Kaldı ki bir iş adamları derneğinin “Patronlar Kulübü” olarak anılması hatta belirli bir sermaye sınıfının temsilcisi olarak görülmesinin mahzuru yoktur. STK’lar da sonuçta bir grubun çıkarlarını korumak için çalışırlar. Mahzurlu olan özellikle “ağırlık” taşıyan kurumların sistemle ilişkilerinin rutin perspektifin dışına çıkmasıdır. TÜSİAD da en çok bu yönüyle eleştirilmiştir.

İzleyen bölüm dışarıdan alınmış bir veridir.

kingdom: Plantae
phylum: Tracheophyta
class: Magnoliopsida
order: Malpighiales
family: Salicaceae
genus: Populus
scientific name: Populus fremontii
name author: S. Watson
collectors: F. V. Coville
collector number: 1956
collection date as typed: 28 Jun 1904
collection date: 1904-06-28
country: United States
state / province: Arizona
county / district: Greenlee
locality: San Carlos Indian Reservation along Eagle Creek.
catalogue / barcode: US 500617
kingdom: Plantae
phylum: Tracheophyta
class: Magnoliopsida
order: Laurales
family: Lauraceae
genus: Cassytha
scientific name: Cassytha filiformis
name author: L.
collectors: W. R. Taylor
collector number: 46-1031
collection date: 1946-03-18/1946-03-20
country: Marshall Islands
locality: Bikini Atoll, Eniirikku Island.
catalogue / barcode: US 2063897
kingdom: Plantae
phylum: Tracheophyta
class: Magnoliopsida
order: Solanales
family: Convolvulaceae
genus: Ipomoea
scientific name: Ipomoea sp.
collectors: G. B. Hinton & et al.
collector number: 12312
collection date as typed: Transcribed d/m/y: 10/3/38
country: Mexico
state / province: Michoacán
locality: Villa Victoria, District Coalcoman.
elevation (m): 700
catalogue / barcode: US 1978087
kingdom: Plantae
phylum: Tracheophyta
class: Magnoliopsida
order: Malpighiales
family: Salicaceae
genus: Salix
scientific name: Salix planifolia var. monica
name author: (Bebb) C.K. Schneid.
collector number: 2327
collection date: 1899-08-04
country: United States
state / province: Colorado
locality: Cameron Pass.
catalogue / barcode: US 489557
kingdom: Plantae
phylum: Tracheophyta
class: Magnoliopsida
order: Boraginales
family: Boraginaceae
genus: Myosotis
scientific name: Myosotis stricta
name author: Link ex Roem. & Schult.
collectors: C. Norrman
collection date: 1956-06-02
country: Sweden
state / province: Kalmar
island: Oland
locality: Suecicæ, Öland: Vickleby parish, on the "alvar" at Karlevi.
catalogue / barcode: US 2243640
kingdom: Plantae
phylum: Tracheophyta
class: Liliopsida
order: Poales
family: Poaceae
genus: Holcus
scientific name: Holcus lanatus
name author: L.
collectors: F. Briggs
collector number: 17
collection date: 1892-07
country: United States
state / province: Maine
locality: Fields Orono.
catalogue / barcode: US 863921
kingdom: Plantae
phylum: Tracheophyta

Ümit Boyner, 2,5 saat boyunca bir yandan Türkiye ekonomisinin bugünü ve geleceğine ilişkin tahminlerini anlatırken, bir yandan da başında bulunduğu derneğin imajına ilişkin kritikleri cevapladı.

Şu cümlenin altını çizdim:
“Türkiye sivilleşme açısından çok önemli bir noktaya geldi. Kendisini askeri vesayetten kurtardı...”

Kendisine sorduğumuz şu soru bu cümleyi anlamlı kılıyor. Yıllardır askeri vesayetin paralelinde görülen ve en çok da bu nedenle eleştirilerin hedefinde olan bir kurumun bugün askeri vesayetten kurtuluşu bir başarı olarak görmesi bile başlı başına başarıdır. Değişim dediğimiz şeyin bir parçası da budur.

Esasen, Ümit Boyner’in Kürt sorunu başta olmak üzere, anayasa, başörtüsü vb gibi tartışmalı noktalardaki pozisyonu demokrasi hattındadır. Sohbette de bu esnekliği ve cesareti her konuda başarıyla hissettirdi. Görüşlerinin tamamına katılıp katılmamak elbette entelektüel tartışma konusu olabilir ama karşınızda bir demokratın varlığını görüyorsunuz.

“Din ve vicdan özgürlüğünde tabuları yıkmak lazım. Birey inandığı gibi yaşamalı ve bu yaşama biçimi devlet için bir kriter olmamalı” diyor. Kim aksini söyleyebilir?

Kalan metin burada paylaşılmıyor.